Desde la perspectiva macro, el riesgo de un flight to quality puede encarecer el financiamiento para economías emergentes, afectando inversión en tecnificación, agricultura digital y sustentabilidad. No obstante, un escenario de precios energéticos firmes también podría dinamizar el mercado de biocombustibles, impulsando etanol en Brasil y biodiésel en Argentina y Paraguay, integrando aún más energía y agroindustria.

El factor clave será la duración del conflicto y la reacción de potencias como China -principal comprador de soja y carnes latinoamericanas- y Rusia, jugador determinante en energía y fertilizantes. Una desaceleración global por shock energético podría moderar la demanda de alimentos, afectando precios internacionales.
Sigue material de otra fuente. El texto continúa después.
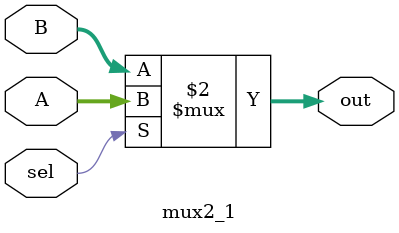
<source format=v>
module mux2_1
#(parameter N = 8)
(
	input wire [N-1:0] A,
	input wire [N-1:0] B,
	input wire sel,
	output wire [N-1:0] out
);
assign out = (sel==1) ? A : B;
endmodule
</source>
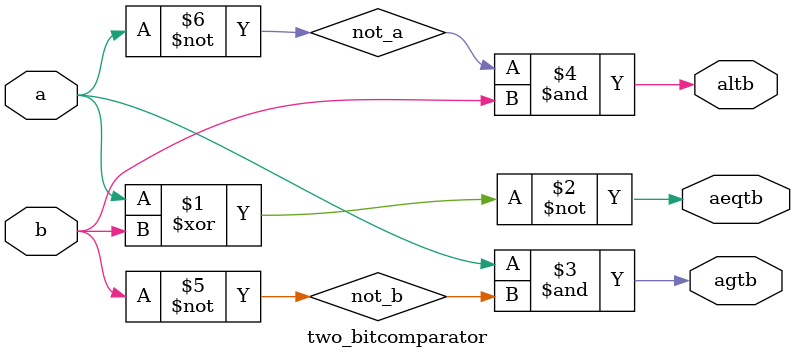
<source format=v>
`timescale 1ns / 1ps


module two_bitcomparator(input a,b, output aeqtb,agtb,altb);
xnor xnor_1(aeqtb,a,b);
not not_1(not_b,b);
not not_2(not_a,a);
and and_1(agtb,a,not_b);
and and_2(altb,not_a,b);
endmodule

</source>
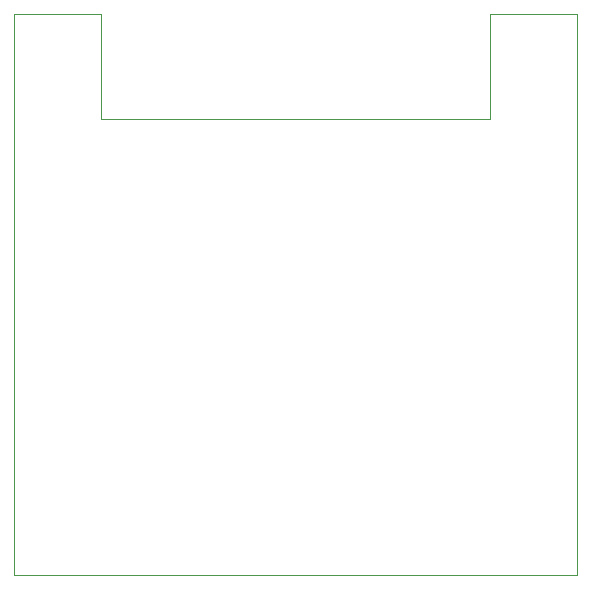
<source format=gbr>
%TF.GenerationSoftware,KiCad,Pcbnew,8.0.8*%
%TF.CreationDate,2025-02-23T10:11:51-08:00*%
%TF.ProjectId,bts7960 adapter,62747337-3936-4302-9061-646170746572,rev?*%
%TF.SameCoordinates,Original*%
%TF.FileFunction,Profile,NP*%
%FSLAX46Y46*%
G04 Gerber Fmt 4.6, Leading zero omitted, Abs format (unit mm)*
G04 Created by KiCad (PCBNEW 8.0.8) date 2025-02-23 10:11:51*
%MOMM*%
%LPD*%
G01*
G04 APERTURE LIST*
%TA.AperFunction,Profile*%
%ADD10C,0.050000*%
%TD*%
G04 APERTURE END LIST*
D10*
X3556000Y-5080000D02*
X36449000Y-5080000D01*
X36449000Y3810000D01*
X43815000Y3810000D01*
X43815000Y-43688000D01*
X-3810000Y-43688000D01*
X-3810000Y3810000D01*
X3556000Y3810000D01*
X3556000Y-5080000D01*
M02*

</source>
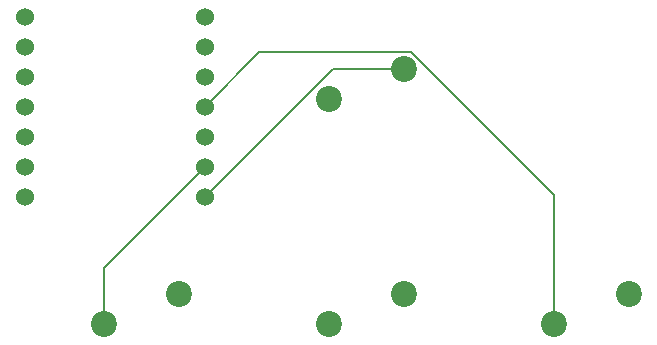
<source format=gbr>
%TF.GenerationSoftware,KiCad,Pcbnew,9.0.6*%
%TF.CreationDate,2025-11-24T17:16:53-08:00*%
%TF.ProjectId,Hackpad,4861636b-7061-4642-9e6b-696361645f70,rev?*%
%TF.SameCoordinates,Original*%
%TF.FileFunction,Copper,L2,Bot*%
%TF.FilePolarity,Positive*%
%FSLAX46Y46*%
G04 Gerber Fmt 4.6, Leading zero omitted, Abs format (unit mm)*
G04 Created by KiCad (PCBNEW 9.0.6) date 2025-11-24 17:16:53*
%MOMM*%
%LPD*%
G01*
G04 APERTURE LIST*
%TA.AperFunction,ComponentPad*%
%ADD10C,1.524000*%
%TD*%
%TA.AperFunction,ComponentPad*%
%ADD11C,2.200000*%
%TD*%
%TA.AperFunction,Conductor*%
%ADD12C,0.200000*%
%TD*%
G04 APERTURE END LIST*
D10*
%TO.P,U1,1,GPIO26/ADC0/A0*%
%TO.N,unconnected-(U1-GPIO26{slash}ADC0{slash}A0-Pad1)*%
X125650000Y-86978500D03*
%TO.P,U1,2,GPIO27/ADC1/A1*%
%TO.N,unconnected-(U1-GPIO27{slash}ADC1{slash}A1-Pad2)*%
X125650000Y-89518500D03*
%TO.P,U1,3,GPIO28/ADC2/A2*%
%TO.N,unconnected-(U1-GPIO28{slash}ADC2{slash}A2-Pad3)*%
X125650000Y-92058500D03*
%TO.P,U1,4,GPIO29/ADC3/A3*%
%TO.N,unconnected-(U1-GPIO29{slash}ADC3{slash}A3-Pad4)*%
X125650000Y-94598500D03*
%TO.P,U1,5,GPIO6/SDA*%
%TO.N,Net-(D1-DIN)*%
X125650000Y-97138500D03*
%TO.P,U1,6,GPIO7/SCL*%
%TO.N,unconnected-(U1-GPIO7{slash}SCL-Pad6)*%
X125650000Y-99678500D03*
%TO.P,U1,7,GPIO0/TX*%
%TO.N,unconnected-(U1-GPIO0{slash}TX-Pad7)*%
X125650000Y-102218500D03*
%TO.P,U1,8,GPIO1/RX*%
%TO.N,Net-(U1-GPIO1{slash}RX)*%
X140890000Y-102218500D03*
%TO.P,U1,9,GPIO2/SCK*%
%TO.N,Net-(U1-GPIO2{slash}SCK)*%
X140890000Y-99678500D03*
%TO.P,U1,10,GPIO4/MISO*%
%TO.N,Net-(U1-GPIO4{slash}MISO)*%
X140890000Y-97138500D03*
%TO.P,U1,11,GPIO3/MOSI*%
%TO.N,Net-(U1-GPIO3{slash}MOSI)*%
X140890000Y-94598500D03*
%TO.P,U1,12,3V3*%
%TO.N,unconnected-(U1-3V3-Pad12)*%
X140890000Y-92058500D03*
%TO.P,U1,13,GND*%
%TO.N,GND*%
X140890000Y-89518500D03*
%TO.P,U1,14,VBUS*%
%TO.N,+5V*%
X140890000Y-86978500D03*
%TD*%
D11*
%TO.P,SW2,1,1*%
%TO.N,GND*%
X138700000Y-110410000D03*
%TO.P,SW2,2,2*%
%TO.N,Net-(U1-GPIO2{slash}SCK)*%
X132350000Y-112950000D03*
%TD*%
%TO.P,SW3,1,1*%
%TO.N,GND*%
X157750000Y-110410000D03*
%TO.P,SW3,2,2*%
%TO.N,Net-(U1-GPIO4{slash}MISO)*%
X151400000Y-112950000D03*
%TD*%
%TO.P,SW1,1,1*%
%TO.N,Net-(U1-GPIO1{slash}RX)*%
X157750000Y-91360000D03*
%TO.P,SW1,2,2*%
%TO.N,GND*%
X151400000Y-93900000D03*
%TD*%
%TO.P,SW4,1,1*%
%TO.N,GND*%
X176800000Y-110410000D03*
%TO.P,SW4,2,2*%
%TO.N,Net-(U1-GPIO3{slash}MOSI)*%
X170450000Y-112950000D03*
%TD*%
D12*
%TO.N,Net-(U1-GPIO3{slash}MOSI)*%
X170450000Y-112950000D02*
X170450000Y-102078686D01*
X158330314Y-89959000D02*
X145529500Y-89959000D01*
X170450000Y-102078686D02*
X158330314Y-89959000D01*
X145529500Y-89959000D02*
X140890000Y-94598500D01*
%TO.N,Net-(U1-GPIO1{slash}RX)*%
X140890000Y-102218500D02*
X151748500Y-91360000D01*
X151748500Y-91360000D02*
X157750000Y-91360000D01*
%TO.N,Net-(U1-GPIO2{slash}SCK)*%
X140890000Y-99678500D02*
X132350000Y-108218500D01*
X132350000Y-108218500D02*
X132350000Y-112950000D01*
%TD*%
M02*

</source>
En síntesis, el alza del petróleo derivada del conflicto Irán-EE.UU. constituye un shock externo relevante para el agro latinoamericano. Puede fortalecer la balanza energética de algunos países, pero al mismo tiempo elevar costos en fertilizantes, combustibles y logística. La resiliencia del sector dependerá de la diversificación de mercados, eficiencia logística, estabilidad macroeconómica y capacidad de agregar valor en un escenario internacional más incierto.

Para América Latina y su vínculo estratégico con EE.UU., el desafío será sostener competitividad en los mercados agrícolas regionales y globales, en un tablero donde energía y alimentos vuelven a estar estrechamente interconectados.